Читать книгу Fish and Fisheries in Estuaries - Группа авторов - Страница 70

Inter‐annual variability in recruitment of estuary‐dependent and ‐associated fishes is often cued to weather and climate patterns that differ inter‐annually or amongst climate regimes (Wood & Austin 2009). Recruitments sometimes are autocorrelated, reflecting successive years of similar weather patterns that contribute to either low or high reproductive and recruitment success, or to time periods of alternating high and low recruitment (Fogarty 1993), often labelled as regime shifts. Decadal trends in recruitments of estuary‐dependent and ‐associated fishes are sometimes concordant with climate shifts and decadal (or longer) climate regimes (Wood 2000, Hare & Able 2007, Wood & Austin 2009, Hare et al. 2010, Nye et al. 2014). Long‐term shifts in patterns in recruitment and reproductive success, particularly declines, may be attributed to deterioration of estuarine habitat and water quality resulting from human activities (Houde et al. 2014).

Variable patterns in levels of reproductive success have been documented for anadromous fishes that spawn in estuaries on the east coast of North America and for marine and estuary‐dependent fishes that spawn offshore in the western North Atlantic (Hare et al. 2010, Nye et al. 2014). In Chesapeake Bay, recruitment of anadromous species that enter the bay to spawn is relatively successful in years that are cool, experience high precipitation and above‐average freshwater discharge during the spawning and nursery seasons. In contrast, offshore spawners, whose young use Chesapeake Bay as a nursery, experience successful recruitments in years when regional weather is warm and dry (Wood 2000, Kimmel et al. 2009, Wood & Austin 2009). There are exceptions, however, for example, glass eels of the catadromous Anguilla rostrata experience greater ingress success to estuaries on the US east coast in years with high precipitation (Sullivan et al. 2006). High precipitation and associated river flows also are associated with higher recruitments of A. anguilla glass eels to European estuaries, although the highest flows may counteract the efficiency of selective tidal stream transport (STST) in facilitating up‐estuary migrations (Harrison et al. 2014).

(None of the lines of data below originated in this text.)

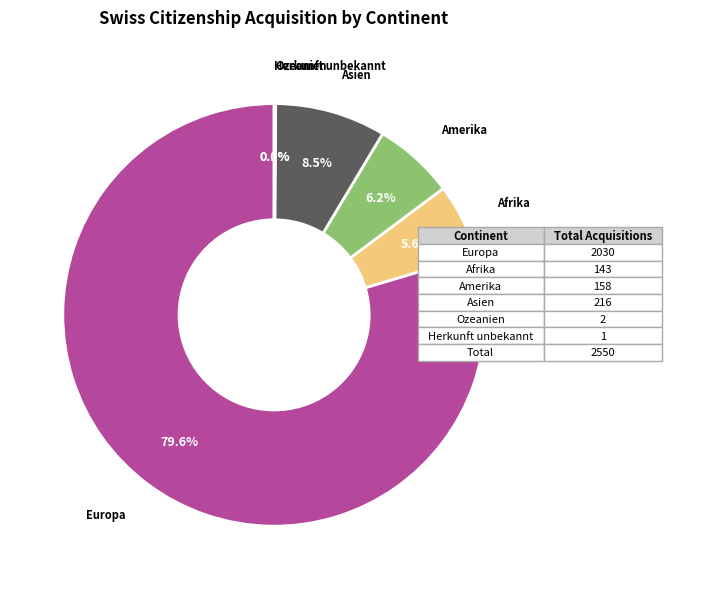

Does Amerika account for over 50% of the chart?

No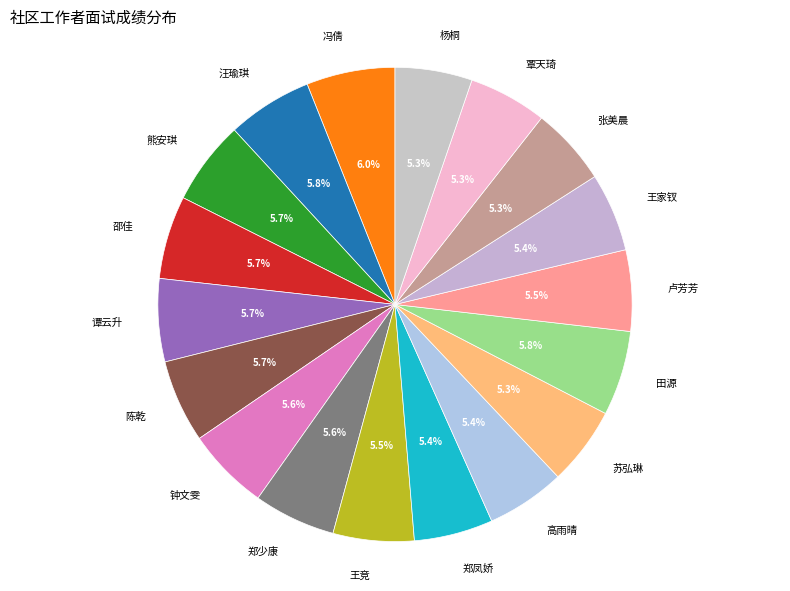

What portion of the pie excludes 张美晨?

94.7%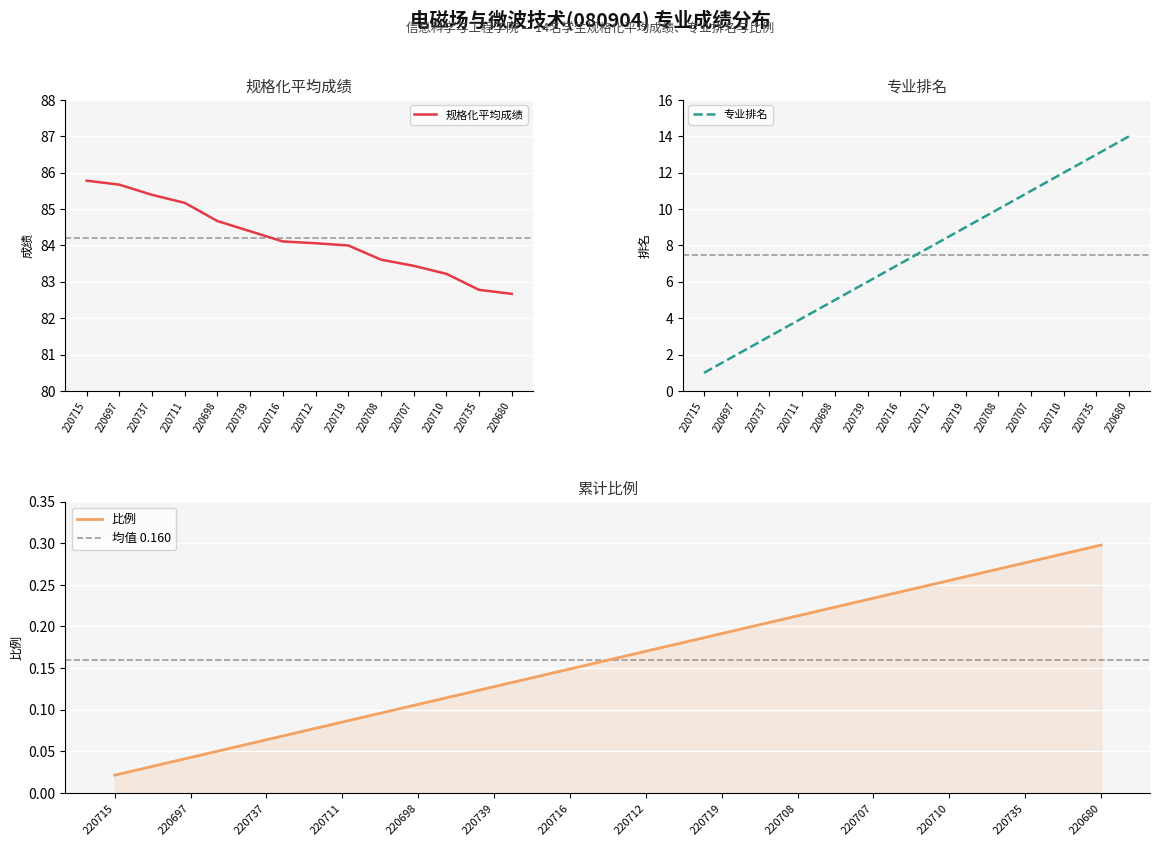

Reading left to right, extract all data points from this chart.

规格化平均成绩: 85.8	85.7	85.4	85.2	84.7	84.4	84.1	84.1	84.0	83.6	83.4	83.2	82.8	82.7
专业排名: 1.0	2.0	3.0	4.0	5.0	6.0	7.0	8.0	9.0	10.0	11.0	12.0	13.0	14.0
比例: 0.0	0.0	0.1	0.1	0.1	0.1	0.1	0.2	0.2	0.2	0.2	0.3	0.3	0.3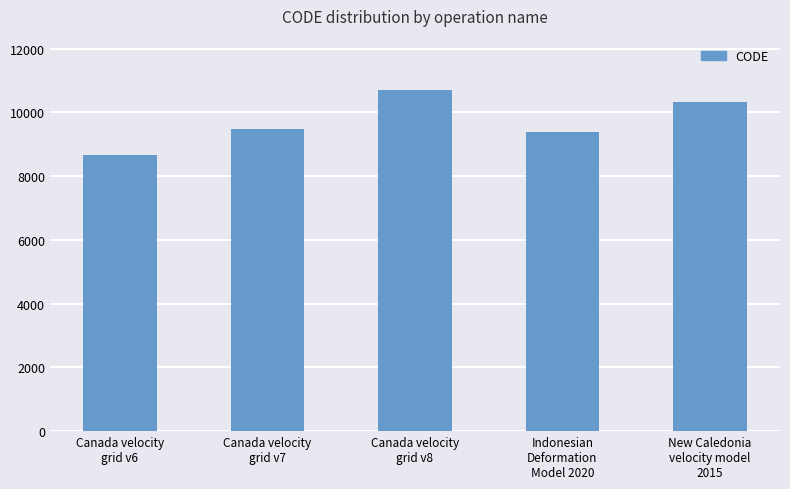

Reading right to left, transcribe all the data shown in this chart.

New Caledonia
velocity model
2015=10323	Indonesian
Deformation
Model 2020=9375	Canada velocity
grid v8=10707	Canada velocity
grid v7=9483	Canada velocity
grid v6=8676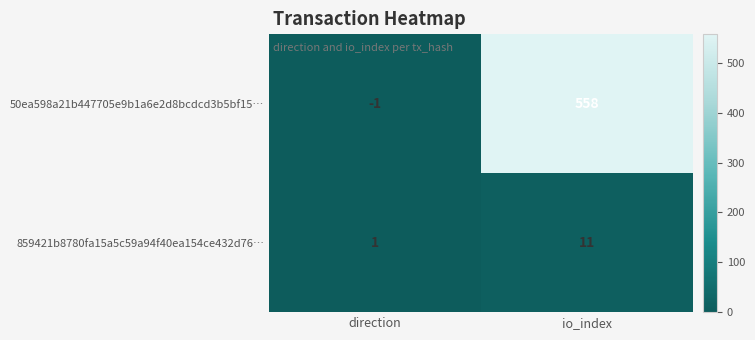

The 859421b8780fa15a5c59a94f40ea154ce432d76… series shows 0 at direction. True or false?

False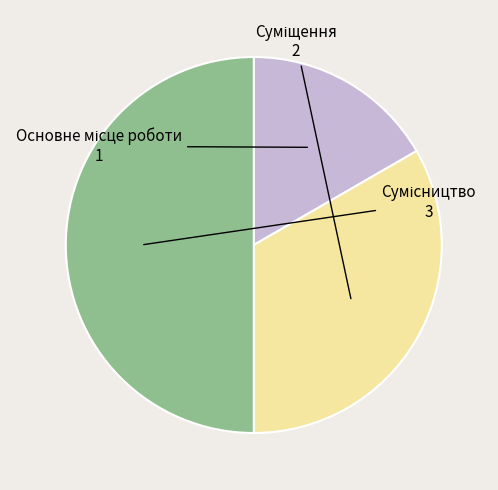

What percentage do Сумісництво and Основне місце роботи together represent?

66.7%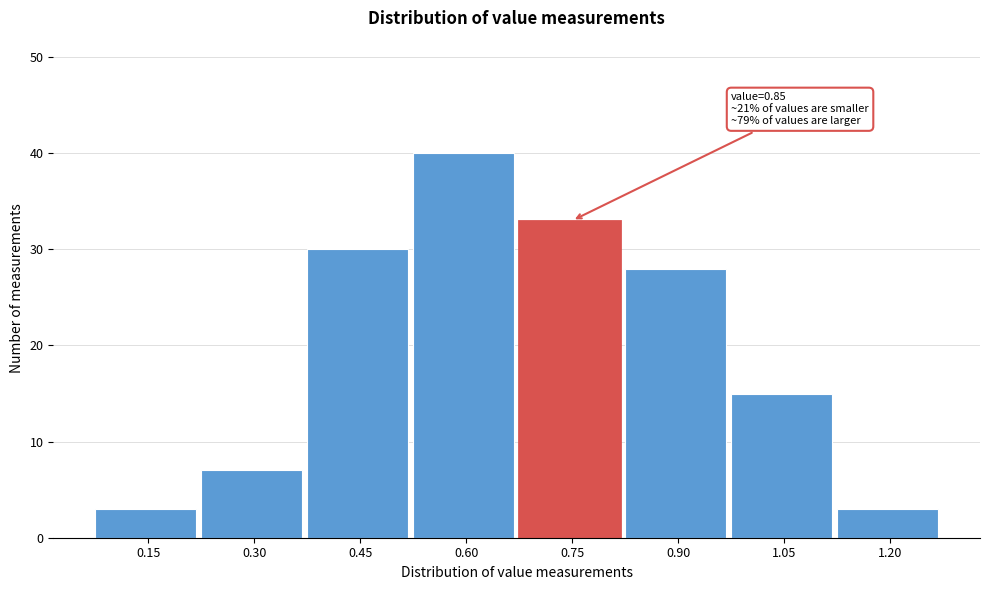

Reading left to right, extract all data points from this chart.

0.15=3	0.30=7	0.45=30	0.60=40	0.75=33	0.90=28	1.05=15	1.20=3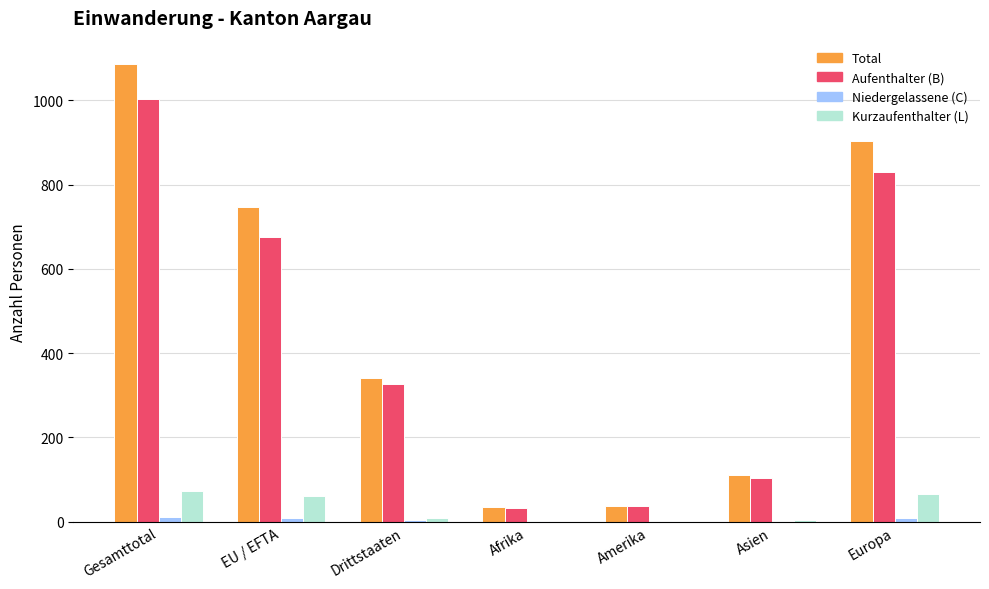

What is the sum of all Aufenthalter (B) values?

3008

In the Baltic Sea, spawning stock biomasses of clupeids (Clupea harengus and Sprattus sprattus) and the gadid Gadus morhua are only weakly correlated with recruitments (ICES 2018). It is hypothesised that the observed variability in recruitment is largely due to variability in high mortality rates during early life (Ojaveer 1988). Recruitment of the Gulf of Riga stock of C. harengus is influenced by a suite of factors, including spawning stock biomass, the winter Baltic Sea Index prior to spawning (Lehmann et al. 2002) and sea surface temperature during winter after fall spawning (Ojaveer 1988). Recruitment level of the Gulf of Riga spring‐spawning C. harengus has varied more than tenfold in the 1957–2011 period (Arula et al. 2014). In contrast, recruitment variability in the spring‐spawning, Central Baltic stock of C. harengus is related to summer (August) sea surface temperature and its apparent effect on survival of larvae and juveniles. Recruitment level of Sprattus sprattus is positively related to summer (July–August) temperature and to spawning stock biomass when SSB is <200 000 tonnes (Margonski et al. 2010, ICES 2018). Recruitment of the Eastern Baltic gadid G. morhua is significantly related to spawning stock biomass, the winter North Atlantic Oscillation index and the varying reproductive volume of the Gotland Basin (ICES 2018). Assessment models for Baltic fishes that include extrinsic factors, in addition to spawning stock biomass, significantly improve recruitment predictions (Margonski et al. 2010).

In the temperate Chesapeake Bay, recruitment of the abundant, unfished engraulid Anchoa mitchilli occurs at <4 months posthatch and varies at least ninefold amongst years (Jung & Houde 2004a) while young‐of‐the‐year, juvenile abundance of the moronid Morone saxatilis (Figure 3.15) varies >30‐fold (Martino & Houde 2012). In the case of M. saxatilis, whose lifespan may exceed 35 years, recruitment to the fishery does not occur until age 3 and, upon entry to the fishery, recruited year classes on the east coast of North America vary only threefold (NEFSC 2019). On the west coast of North America, where introduced M. saxatilis is established in the San Francisco Bay Estuary, its year classes vary >25‐fold as age‐0+ juveniles but abundances are less variable (approximately threefold) at age of recruitment to the fishery (Kimmerer et al. 2000, 2001). The reduction in variability in cohort abundances from age‐0+ to age‐3 is attributed to density‐dependent regulation during the juvenile stage.